Out of alignment when closed would mean a gasket was not seated good. That would create a leak, I would think. If they realign, check it. Tape a 1/2 dozen pieces of sheet paper sticking out where the seal should contact the trailer when closed. (the tape is just to hold in place while closing) Close the slide and then remove the papers. If the seal is against the paper, you will feel the slight drag when pulling out.

John


----------



## Nathan (Jan 2, 2007)

I have a gutter over my slide to deflect the water. Is your's working?


----------



## AttilaTheHun (Jun 25, 2007)

Nathan said:


> I have a gutter over my slide to deflect the water. Is your's working?


Yes, I do have a gutter over mine as well. I have noticed that it is still dry after 2 days of rain sinced I lifted the tongue jack so that the front of the camper is at least 3 inches higher than the back. I will also try the idea of putting in different sheets of paper while closing the slide and seeing how snug they are. Never would have thought of that.  Thanks for all the tips everyone.


----------



## mountainlady56 (Feb 13, 2006)

AttilaTheHun said:


> I took it to the dealer and they hooked up a pressure machine through the top of the camper above the roof vent and sprayed soapy water around the whole camper and noticed it was leaking on the back side of the slide. Their solution to the fix was that the slide was out of alighnment and replaced the rubber seal on the one side.

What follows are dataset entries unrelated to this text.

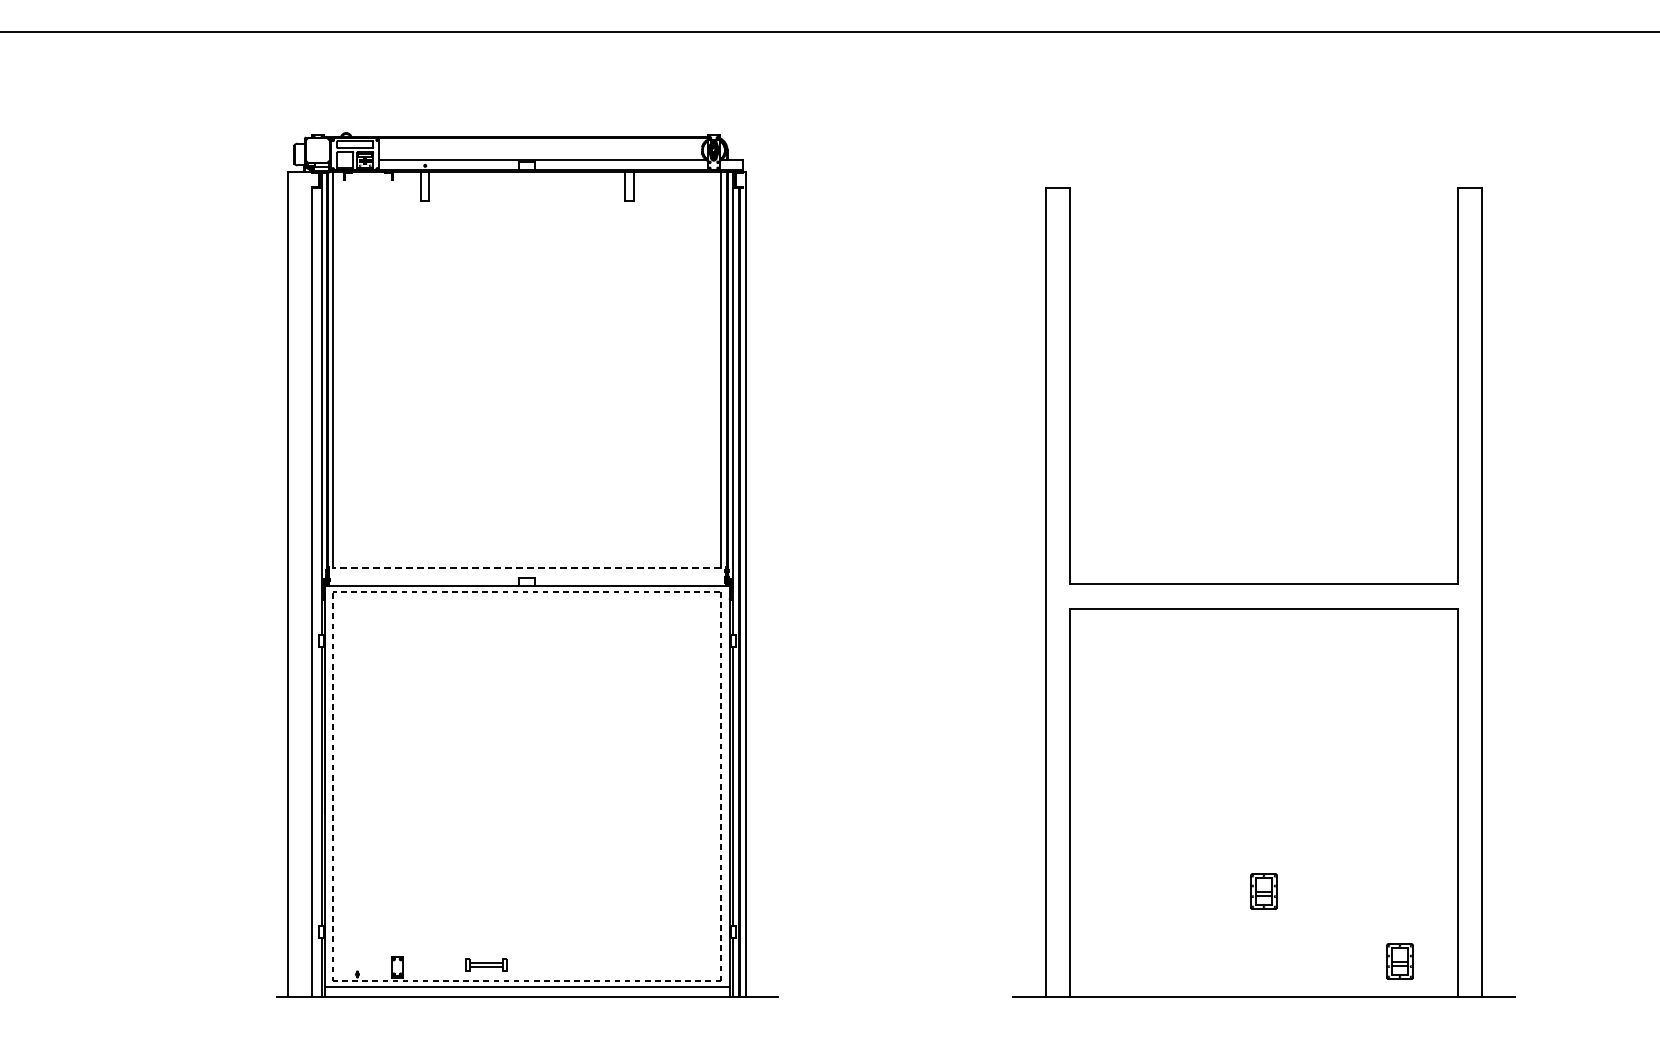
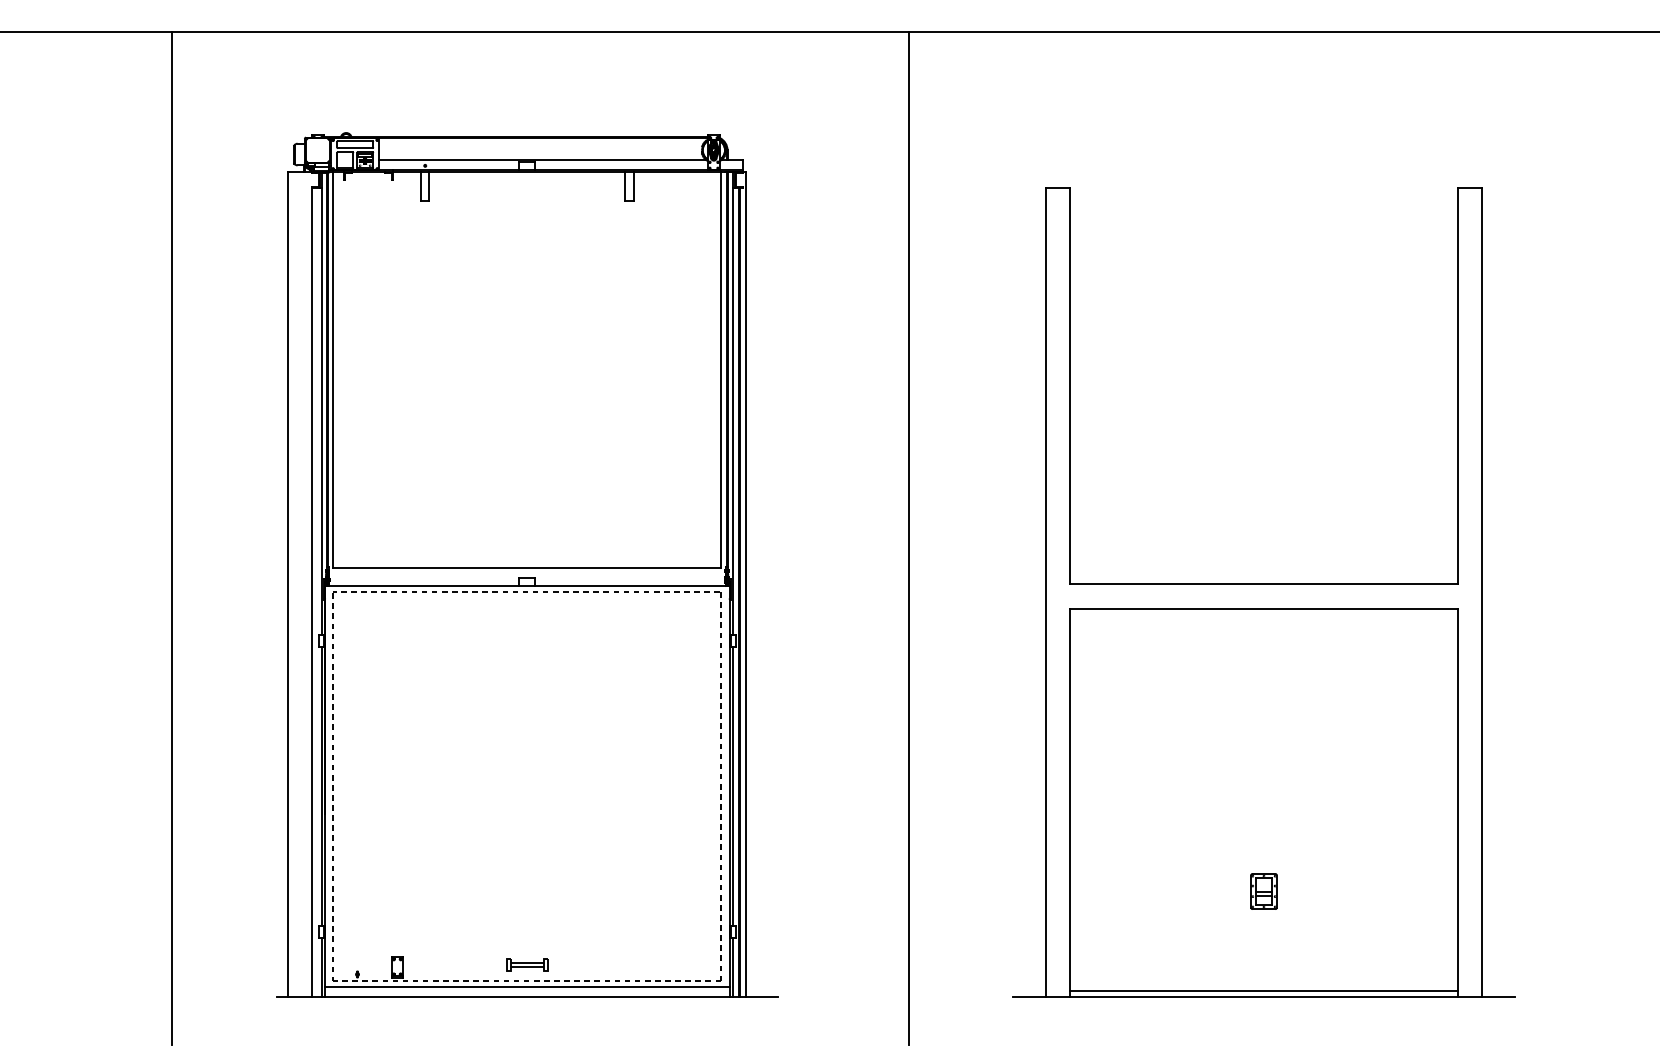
line at (172, 538): none -> present
line at (908, 538): none -> present
line at (526, 568): dashed -> solid
part at (1399, 961): present -> none
part at (486, 964) position: (486, 964) -> (527, 964)
line at (1263, 990): none -> present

Just a word of advice here.......when they mention their fancy "pressurized leak check", tell them to get their butts in the unit and have someone spray a hard stream of water on the unit. They did the so-called "check" on my former 06 27RSDS "the leak machine" TWICE and still couldn't find the leaks. I had my child turn on the water hose and spray it on the roof, and I found the leaks, MYSELF!! So much for "technology". BTW, this so-called machine required a TWO WEEK WAITING PERIOD before they could get it in their shop!!








Darlene


----------